> [DOCUMENT SOURCE]:
Pourquoi avoir lancé un Guide sur la gouvernance des coopératives ?

Nous sommes à un tournant stratégique majeur pour le secteur agricole et agroalimentaire. De nombreux défis sont à relever par nos professions en matière de transition agroécologique, de bien-être animal et de réduction des phytosanitaires. Ces défis sont plus ou moins bien vécus par notre profession. C’est pour cela que nous avons lancé un grand débat coopératif il y a un an. Près de 5 000 adhérents et salariés de coopératives ont répondu.

Quels ont été les enseignements ?

70 % des répondants se déclarent proches de leur coopérative et 77 % considèrent que le modèle coopératif répond aux défis de demain. Mais 32 % affirment que leur voix n’est pas assez entendue. Cela nécessite d’aller expliquer davantage les enjeux et défis qui se posent à nous et notre stratégie pour y répondre. L’amélioration de la gouvernance est un levier pour favoriser la relation avec les adhérents et le garant de l’exécution de la stratégie. Nous avons réalisé un guide de gouvernance, composé de neuf grands chapitres, avec des propositions allant de l’animation des assemblées générales au fonctionnement des conseils d’administration, en passant par le renouvellement des générations. L’objectif est de mettre davantage en adéquation les productions des adhérents avec les attentes du marché et passer de flux poussés à des flux tirés.

Vous souhaitez que le Haut Conseil de la coopération agricole (HCCA) prenne davantage d’importance. Quel doit être son rôle ?

Aujourd’hui, le HCCA donne et retire l’agrément à une coopérative, selon ses statuts. Il est également doté d’une commission économique et d’une commission juridique. Le HCCA pourrait aussi contrôler, avec une grille de critères, l’adoption par les coopératives des propositions formulées dans le Guide de gouvernance. Il pourrait aussi avoir un rôle de vérification plus poussé des statuts des coopératives et faire des recommandations et des injonctions le cas échéant. Un des projets serait que l’Association nationale de révision (ANR) travaille davantage en collaboration avec le HCCA.

> [CONSIGNE DE TRAVAIL A]: Énumérez les défis que le document source cite comme étant à relever par les professions du secteur agricole et agroalimentaire.

> [DONNÉES AFFICHÉES]:

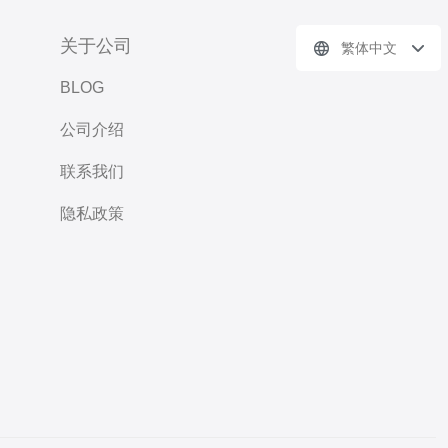
关于公司
繁体中文
BLOG
公司介绍
联系我们
隐私政策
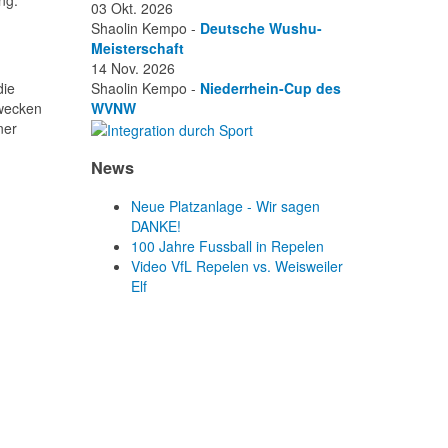
03 Okt. 2026
Shaolin Kempo -
Deutsche Wushu-
Meisterschaft
14 Nov. 2026
die
Shaolin Kempo -
Niederrhein-Cup des
zwecken
WVNW
ner
News
Neue Platzanlage - Wir sagen
DANKE!
100 Jahre Fussball in Repelen
Video VfL Repelen vs. Weisweiler
Elf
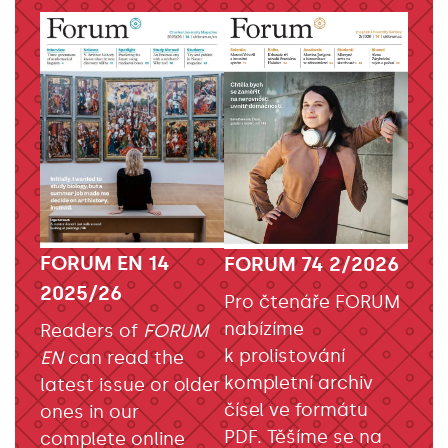
FORUM EN 14
FORUM 74 2/2026
2025/26
Pro čtenáře FORUM
nabízíme
Readers of
FORUM
k prolistování
EN
can read the
kompletní archiv
latest issue or older
čísel ve formátu
ones in our
PDF. Těšíme se na
complete online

> [CONSIGNE DE TRAVAIL B]: Substituez « Karaté » à « Shaolin Kempo » dans les enregistrements, à partir de la ligne qui contient « 03 Okt. 2026 » et jusqu'à la fin des enregistrements, ces deux limites comprises. Ne modifiez rien d'autre, ne redonnez que ces lignes et laissez les images de côté.

> [RÉPONSE A]:
- la transition agroécologique
- le bien-être animal
- la réduction des phytosanitaires

> [RÉPONSE B]:
03 Okt. 2026
Karaté -
Deutsche Wushu-
Meisterschaft
14 Nov. 2026
die
Karaté -
Niederrhein-Cup des
zwecken
WVNW
ner
News
Neue Platzanlage - Wir sagen
DANKE!
100 Jahre Fussball in Repelen
Video VfL Repelen vs. Weisweiler
Elf
FORUM EN 14
FORUM 74 2/2026
2025/26
Pro čtenáře FORUM
nabízíme
Readers of
FORUM
k prolistování
EN
can read the
kompletní archiv
latest issue or older
čísel ve formátu
ones in our
PDF. Těšíme se na
complete online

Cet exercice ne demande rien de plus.